» Problem set:
A. From the East Harbor fishing thread, copy out word for word the part that starts with the words "Swim jigs, swim" and ends after "a minnow imitation.".
B. Put this sentence from the East Harbor fishing thread into Spanish: "I don't even try fishing anything other than a minnow imitation."

# East Harbor is on Simmer!



## Buick Riviera (Jul 15, 2007)

LOL! We struggled on Sunday at EH. Only 12 or 13 fish between us and no size to speak of. Of course I didn't help matters by missing my frog fish hook-up and I spent too much time punching after I caught one on my second pitch. That was the last one (and only one) after sticking with it for over an hour. Sunday there was a tournament and the holiday weekend boat traffic was horrific. Things were so bad we decided to get a room and try again on Labor Day on the theory that it could only get better. So we got a room at the magical and majestic Majestic Motel (review: rough but cheap - http://www.majesticmotelohio.com/) and tried our luck again on Labor Day. 

The boat traffic wasn't as bad, no tournaments and our numbers at least doubled in half the fishing time with the average size much better. I couldn't catch a cold on an Ultra Vibe (one fish in 2 days) but the 7" Zoom Trick Worm in watermelon/red flecks was the ticket. Here's the first and third fish of the day:


----------



## NCbassattack (May 5, 2014)

Good fish. That color trick worm has been working good here too. Maybe I will try it next time out. Today, Matt and I got 16, mainly on Carolina rigged speedcraws and shaky head Swamp Crawlers. But only two keepers in the bunch, most pushed 13-14 inches. Matt got our best fish, a two pounder, on a Scrounger, with a Fat Albert grub trailer.


----------



## Buick Riviera (Jul 15, 2007)

My "funnest" catch was on a Z Man DieZel Chatterbait rigged with a Robo worm swimbait. Third biggest during the morning bite.


----------



## mepps_fisher (May 6, 2009)

I must be fishing the wrong East Harbor, because I would describe it as room temperature lol. realllll slow for me this weekend.


----------



## laynhardwood (Dec 27, 2009)

Swim jigs, swim baits, square bills, top water has always been best for me in early fall. I don't even try fishing anything other than a minnow imitation.


----------

» Data to examine:
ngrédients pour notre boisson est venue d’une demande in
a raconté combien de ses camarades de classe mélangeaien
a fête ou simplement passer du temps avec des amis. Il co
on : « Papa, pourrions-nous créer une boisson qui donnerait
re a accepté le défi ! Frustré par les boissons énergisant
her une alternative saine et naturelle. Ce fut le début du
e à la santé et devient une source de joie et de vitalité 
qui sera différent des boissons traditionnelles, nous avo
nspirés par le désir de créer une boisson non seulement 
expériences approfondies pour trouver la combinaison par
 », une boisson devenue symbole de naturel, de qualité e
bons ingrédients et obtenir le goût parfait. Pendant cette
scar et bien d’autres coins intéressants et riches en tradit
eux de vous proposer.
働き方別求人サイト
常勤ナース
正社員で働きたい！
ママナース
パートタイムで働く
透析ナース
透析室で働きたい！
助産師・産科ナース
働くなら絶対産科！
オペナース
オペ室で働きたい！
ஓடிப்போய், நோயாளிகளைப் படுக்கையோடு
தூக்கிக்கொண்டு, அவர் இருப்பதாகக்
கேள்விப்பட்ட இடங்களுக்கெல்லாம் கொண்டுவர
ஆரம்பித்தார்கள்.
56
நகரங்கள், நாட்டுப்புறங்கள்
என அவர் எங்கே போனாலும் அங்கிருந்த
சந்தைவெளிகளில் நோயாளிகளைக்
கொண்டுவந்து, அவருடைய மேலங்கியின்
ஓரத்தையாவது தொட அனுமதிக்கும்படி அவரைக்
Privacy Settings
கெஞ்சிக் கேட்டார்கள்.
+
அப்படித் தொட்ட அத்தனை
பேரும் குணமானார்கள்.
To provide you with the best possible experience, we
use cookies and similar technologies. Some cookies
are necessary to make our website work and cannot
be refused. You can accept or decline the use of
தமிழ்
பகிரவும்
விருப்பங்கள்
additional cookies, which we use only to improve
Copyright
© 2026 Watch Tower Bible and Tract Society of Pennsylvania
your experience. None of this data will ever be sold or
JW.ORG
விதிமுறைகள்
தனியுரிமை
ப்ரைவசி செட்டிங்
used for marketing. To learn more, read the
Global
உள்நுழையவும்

» Results by task:
A.
Swim jigs, swim baits, square bills, top water has always been best for me in early fall. I don't even try fishing anything other than a minnow imitation.

B. Ni siquiera intento pescar con nada que no sea una imitación de pececillo.